Meraih Rahmat Rahimiyyah

Al-Rahman adalah kasih-sayang “generik” yang diberikan Allah SWT kepada seluruh makhluk-Nya. Sedangkan, al-Rahim adalah kasih sayang-Nya yang spesial dikhususkan kepada hamba-Nya yang khusus pula. Kelompok yang akan mendapatkan kasih sayang al-Rahim analoginya ialah mereka yang sudah melewati anak tangga pertama.

Orang-orang yang akan mendapatkan rahmat rahimiyyah Allah SWT ialah mereka yang sudah sampai ke makam sosial dan spiritual yang lebih tinggi, yang memang wajar untuk mendapatkannya.

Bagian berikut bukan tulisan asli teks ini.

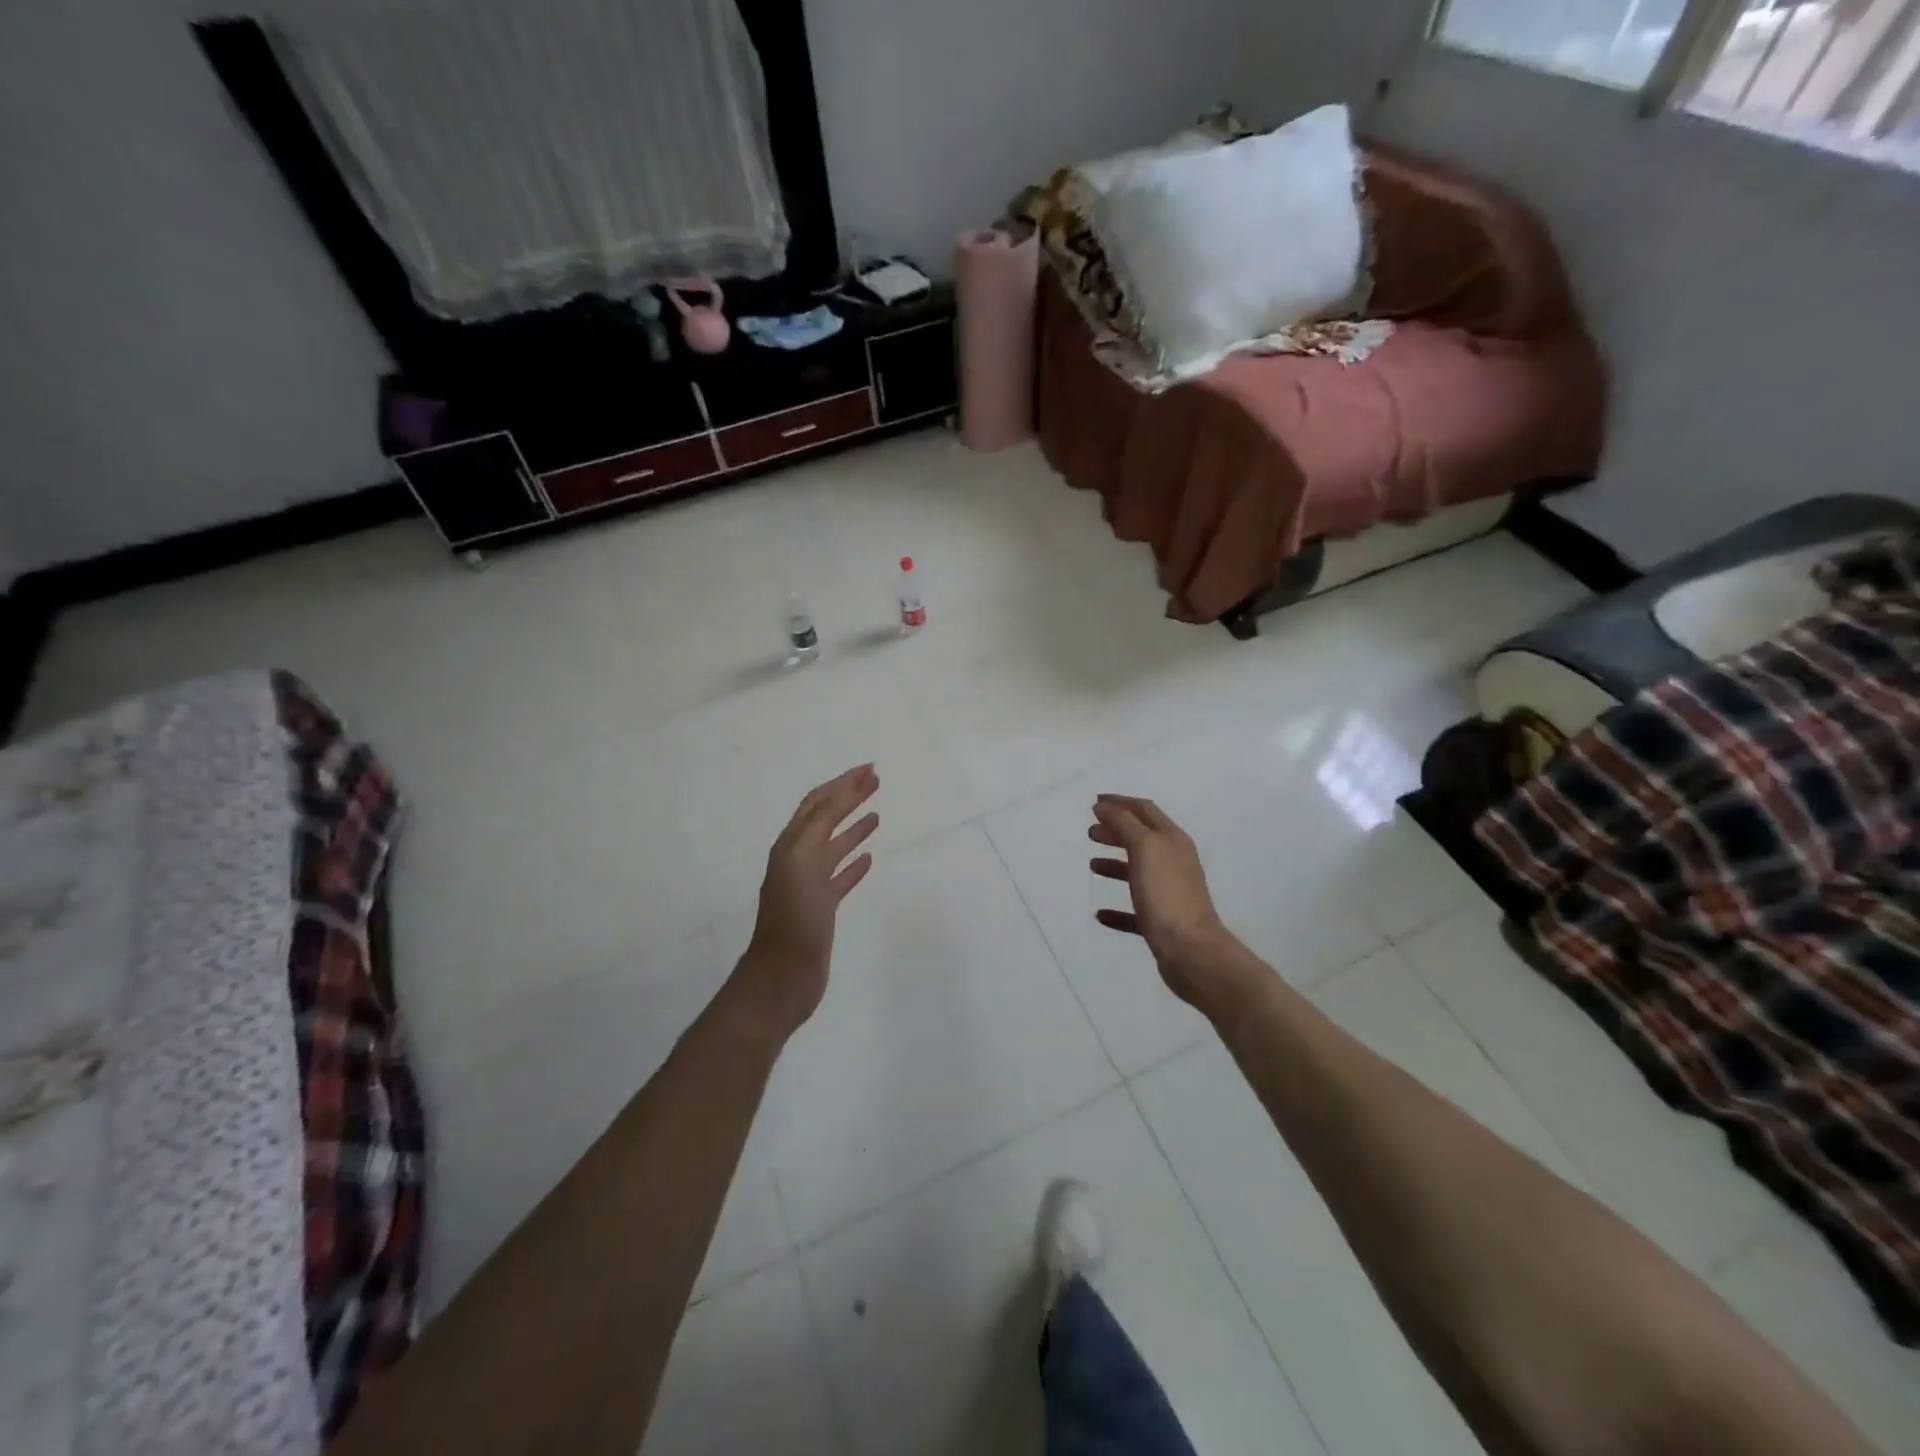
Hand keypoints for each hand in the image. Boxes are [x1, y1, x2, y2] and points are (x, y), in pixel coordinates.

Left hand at [727, 764, 879, 1042]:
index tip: (869, 769)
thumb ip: (818, 828)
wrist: (782, 977)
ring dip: (854, 827)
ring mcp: (810, 885)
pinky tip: (869, 859)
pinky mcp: (822, 908)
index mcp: (791, 846)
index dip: (842, 784)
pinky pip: (841, 878)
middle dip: (849, 797)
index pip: (818, 803)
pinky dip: (854, 864)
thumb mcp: (802, 865)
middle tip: (876, 781)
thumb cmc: (793, 922)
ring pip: (835, 847)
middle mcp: (799, 859)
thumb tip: (838, 794)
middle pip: (826, 819)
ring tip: (876, 814)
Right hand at [1089, 795, 1238, 1009]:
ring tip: (1092, 865)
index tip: (1094, 802)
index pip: (1144, 810)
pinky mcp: (1162, 923)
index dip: (1120, 802)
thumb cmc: (1166, 894)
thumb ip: (1123, 823)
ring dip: (1115, 865)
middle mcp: (1174, 862)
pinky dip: (1117, 908)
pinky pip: (1135, 910)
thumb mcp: (1144, 848)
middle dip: (1116, 831)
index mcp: (1172, 840)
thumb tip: (1104, 806)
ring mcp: (1169, 893)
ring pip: (1138, 872)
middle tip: (1090, 832)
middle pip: (1142, 839)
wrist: (1192, 952)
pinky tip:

Allah SWT memang Maha Pengasih, tetapi juga Mahaadil yang tentu tidak menyamakan antara orang-orang yang telah menempuh perjuangan panjang dan mahasulit dengan orang-orang yang tidak melakukan usaha apa pun.

Soal berapa lama hamba-Nya akan berada di dalam rahmat rahmaniyyah baru hijrah ke rahmat rahimiyyah, hanya Allah SWT yang Mahatahu. Yang pasti bahwa penetapan al-Rahman dan al-Rahim sebagai induk nama-Nya (al-umm al-asma’), yang diisyaratkan dengan pemberian nama itu menempel pada kata bismillah ditambah pengulangan penyebutannya begitu banyak mengisyaratkan bahwa Allah SWT lebih menonjol sebagai Maha Pengasih dan Penyayang ketimbang sebagai Maha Penghukum dan Maha Pendendam (al-muntaqim). Kenyataan ini memberikan rasa optimisme kepada siapa pun hamba-Nya yang pernah melakukan kekeliruan dan kesalahan untuk segera kembali (taubah) keada-Nya.

Meski demikian, orang-orang yang mendapatkan rahmat rahmaniyyah berusaha menghindari dosa karena takut tersiksa di neraka. Sedangkan, orang-orang yang mendapatkan rahmat rahimiyyah berusaha menghindari dosa karena takut tersiksa dengan rasa malu terhadap Allah, Sang Maha Pengasih dan Maha Penyayang. Orang yang tobat lalu menjauhi dosa karena takut tersiksa dengan neraka biasa disebut inabah.

Sedangkan, orang yang tobat lalu menjauhi dosa karena takut tersiksa dengan rasa malu kepada Tuhan biasa disebut istijabah. Orang yang istijabah lebih tersiksa rasa malu kepada Tuhannya ketimbang panasnya api neraka. Semoga kita mendapatkan rahmat rahimiyyah-Nya.